ROLE SUMMARY
This IT audit opportunity provides work/life integration where colleagues are able to integrate personal life and demands of a career while balancing competing priorities at work and home optimally.
The work/life balance is attained through a flexible work arrangement that includes working from auditor’s base office in Mumbai and working from home for up to 2 days a week while the colleague is not on an audit engagement.
Auditors have primary responsibility for conducting financial and IT audits as part of a team at Pfizer locations worldwide, as well as conducting risk oversight activities. Auditors also participate on strategic and operations teams within Corporate Audit.
ROLE RESPONSIBILITIES
Conduct independent evaluations of Pfizer’s Information Systems and compliance control processes worldwide to ensure Pfizer’s risks are properly managed.
Present the results of audits to senior site and division management, including practical recommendations to address identified risks, requiring strong negotiation and influence skills.
Prepare formal written reports setting forth recommendations for local, division and Corporate management to strengthen and improve operations, as well as identify cost or efficiency savings.
Actively participate on departmental and/or cross-functional teams addressing internal and external issues that support the department’s operations and strategy. This may include updating our audit approach for ensuring compliance with the FCPA, Healthcare Compliance and Sarbanes-Oxley rules and regulations.
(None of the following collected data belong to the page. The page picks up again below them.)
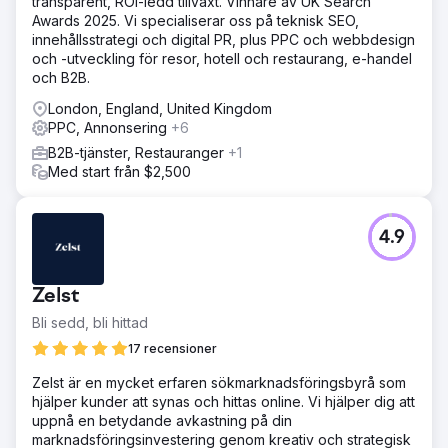
transparent, ROI-ledd tillväxt. Vinnare av UK Search
Awards 2025. Vi specialiserar oss på teknisk SEO,
innehållsstrategi och digital PR, plus PPC och webbdesign
och -utveckling för resor, hotell och restaurang, e-handel
och B2B.
London, England, United Kingdom
PPC, Annonsering
+6
B2B-tjänster, Restauranger
+1
Med start från $2,500
4.9
Zelst
Bli sedd, bli hittad
17 recensioner
Zelst är en mycket erfaren sökmarknadsföringsbyrå som
hjälper kunder att synas och hittas online. Vi hjälper dig att
uppnå en betydande avkastning på din
marknadsföringsinvestering genom kreativ och strategisk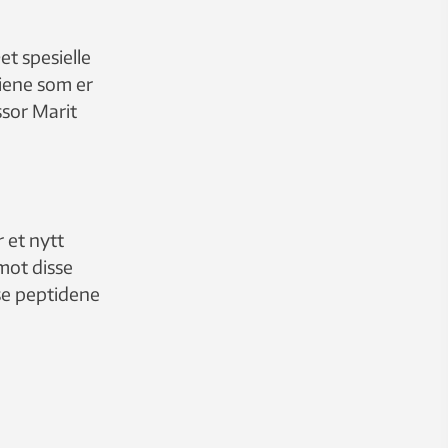
et spesielle
riene som er
ssor Marit
 et nytt
 mot disse
sse peptidene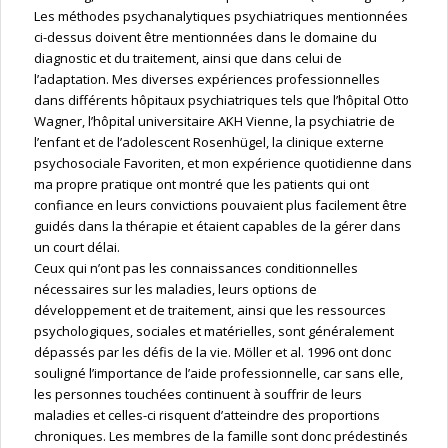
Les méthodes psychanalytiques psychiatriques mentionnées
ci-dessus doivent être mentionnées dans le domaine du
diagnostic et du traitement, ainsi que dans celui de
l’adaptation. Mes diverses expériences professionnelles
dans différents hôpitaux psychiatriques tels que l’hôpital Otto
Wagner, l’hôpital universitaire AKH Vienne, la psychiatrie de
l’enfant et de l’adolescent Rosenhügel, la clinique externe
psychosociale Favoriten, et mon expérience quotidienne dans
ma propre pratique ont montré que les patients qui ont
confiance en leurs convictions pouvaient plus facilement être
guidés dans la thérapie et étaient capables de la gérer dans
un court délai.
Ceux qui n’ont pas les connaissances conditionnelles
nécessaires sur les maladies, leurs options de
développement et de traitement, ainsi que les ressources
psychologiques, sociales et matérielles, sont généralement
dépassés par les défis de la vie. Möller et al. 1996 ont donc
souligné l’importance de l’aide professionnelle, car sans elle,
les personnes touchées continuent à souffrir de leurs
maladies et celles-ci risquent d’atteindre des proportions
chroniques. Les membres de la famille sont donc prédestinés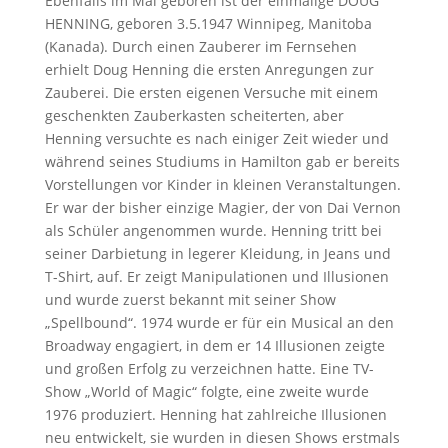
Ebenfalls im Mai geboren ist der einmalige DOUG
HENNING, geboren 3.5.1947 Winnipeg, Manitoba
(Kanada). Durch einen Zauberer im Fernsehen
erhielt Doug Henning die ersten Anregungen zur
Zauberei. Die ersten eigenen Versuche mit einem
geschenkten Zauberkasten scheiterten, aber
Henning versuchte es nach einiger Zeit wieder und
während seines Studiums in Hamilton gab er bereits
Vorstellungen vor Kinder in kleinen Veranstaltungen.
Er war der bisher einzige Magier, der von Dai Vernon
als Schüler angenommen wurde. Henning tritt bei
seiner Darbietung in legerer Kleidung, in Jeans und
T-Shirt, auf. Er zeigt Manipulationen und Illusionen
und wurde zuerst bekannt mit seiner Show
„Spellbound“. 1974 wurde er für ein Musical an den
Broadway engagiert, in dem er 14 Illusionen zeigte
und großen Erfolg zu verzeichnen hatte. Eine TV-
Show „World of Magic“ folgte, eine zweite wurde
1976 produziert. Henning hat zahlreiche Illusionen
neu entwickelt, sie wurden in diesen Shows erstmals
Domestic and international business travel is required.
QUALIFICATIONS
Education: MA/MS/MBA preferred
Discipline(s): Information Systems Auditing required, SAP Experience preferred
Certification(s): Certified Information Systems Auditor(CISA), Certified Public Accountant(CPA) ,Certified Internal Auditor(CIA) or Chartered Accountant (CA) preferred
Other Training: Foreign language skills preferred
Minimum range of years’ experience: 5-7 years
Type of industry/organizations: Public accounting and/or internal auditing required; multi-national pharmaceutical experience a plus; international experience a plus; large corporation experience preferred but not required
Candidate must be able to work independently with minimal supervision by testing IT controls from Costa Rica while reporting and interacting with Audit Manager in the United States. Also, Candidate must be able to travel internationally when required.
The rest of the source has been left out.